The MAPLE function utilizes a scalable sampling-based algorithm to acquire calibrated p-values. We used 7.05 seconds on Windows 11 in this step.

#load the z-score
zscorex = fread(paste0("zscorex.txt"),head=F)
Zscore_1 = as.vector(zscorex[[1]])
zscorey = fread(paste0("zscorey.txt"),head=F)
Zscore_2 = as.vector(zscorey[[1]])

#load the LD matrix
Sigmaxin = fread(paste0("Sigmax.txt"),head=F)
Sigma1in = as.matrix(Sigmaxin)
Sigmayin = fread(paste0("Sigmay.txt"),head=F)
Sigma2in = as.matrix(Sigmayin)

#load the sample size
samplen1 = 20000
samplen2 = 20000

#load the nuisance error parameter
t1 = paras$Omega[1,1]
t2 = paras$Omega[2,2]
t12 = paras$Omega[1,2]

result = MAPLE(Zscore_1,Zscore_2,Sigma1in,Sigma2in,samplen1,samplen2,Gibbsnumber=1000,
              burninproportion=0.2,pi_beta_shape=0.5,pi_beta_scale=4.5,
              pi_c_shape=0.5,pi_c_scale=9.5,pi_1_shape=0.5,pi_1_scale=1.5,
              pi_0_shape=0.05,pi_0_scale=9.95,t1,t2,t12)

The input from summary statistics:

  • Zscore_1: the Zscore vector of the SNP effect size vector for the exposure.
  • Zscore_2: the Zscore vector of the SNP effect size vector for the outcome.
  • Sigma1in: the LD matrix for the SNPs in the exposure GWAS data.
  • Sigma2in: the LD matrix for the SNPs in the outcome GWAS data.
  • samplen1: the sample size of exposure GWAS.
  • samplen2: the sample size of outcome GWAS.
  • Gibbsnumber: the number of Gibbs sampling iterations with the default to be 1000.
  • burninproportion: the proportion to burn in from Gibbs sampling iterations, with default to be 20%.
  • pi_beta_shape: the prior shape paramter for πβ with the default to be 0.5.
  • pi_beta_scale: the prior scale paramter for πβ with the default to be 4.5.
  • pi_c_shape: the prior shape paramter for πc with the default to be 0.5.
  • pi_c_scale: the prior shape paramter for πc with the default to be 9.5.
  • pi_1_shape: the prior shape paramter for π1 with the default to be 0.5.
  • pi_1_scale: the prior scale paramter for π1 with the default to be 1.5.
  • pi_0_shape: the prior shape paramter for π0 with the default to be 0.05.
  • pi_0_scale: the prior scale paramter for π0 with the default to be 9.95.
  • t1: the intercept estimate of sigle-trait LD score regression from exposure data.
  • t2: the intercept estimate of sigle-trait LD score regression from outcome data.
  • t12: the intercept estimate of cross-trait LD score regression from exposure and outcome data.

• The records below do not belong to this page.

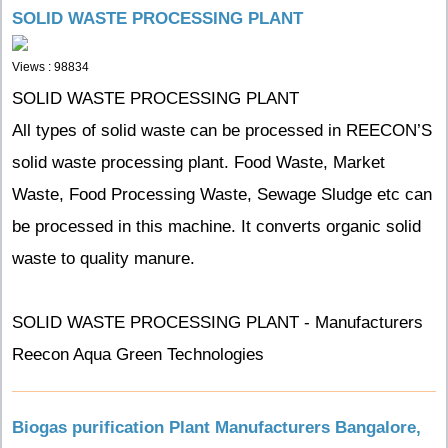
SOLID WASTE PROCESSING PLANT
Views : 98834
SOLID WASTE PROCESSING PLANT
All types of solid waste can be processed in REECON’S
solid waste processing plant. Food Waste, Market
Waste, Food Processing Waste, Sewage Sludge etc can
be processed in this machine. It converts organic solid
waste to quality manure.
SOLID WASTE PROCESSING PLANT - Manufacturers
Reecon Aqua Green Technologies
Biogas purification Plant Manufacturers Bangalore,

Note that, we used p=5×10-8 for MAPLE to select candidate IVs without LD clumping. Additionally, users can employ the same LD matrix derived from either exposure data, outcome data, or an LD reference panel as Sigma1in and Sigma2in, provided that no additional LD matrices are available for the SNPs in the exposure and outcome data, respectively.

Now, we can check the estimates from MAPLE:

result$causal_effect
#[1] -0.0404195
result$causal_pvalue
#[1] 0.23265
result$cause.se
#[1] 0.03386465

The output from MAPLE is a list containing:

  • causal_effect: the estimate of causal effect.
  • causal_pvalue: the p value for the causal effect.
  • cause.se: the standard error of causal effect.
  • correlated_pleiotropy_effect: The confounder effect on the outcome (ω).
  • sigmaeta: the variance estimate for the uncorrelated pleiotropy effect.
  • sigmabeta: the variance estimate for the SNP effect sizes on the exposure.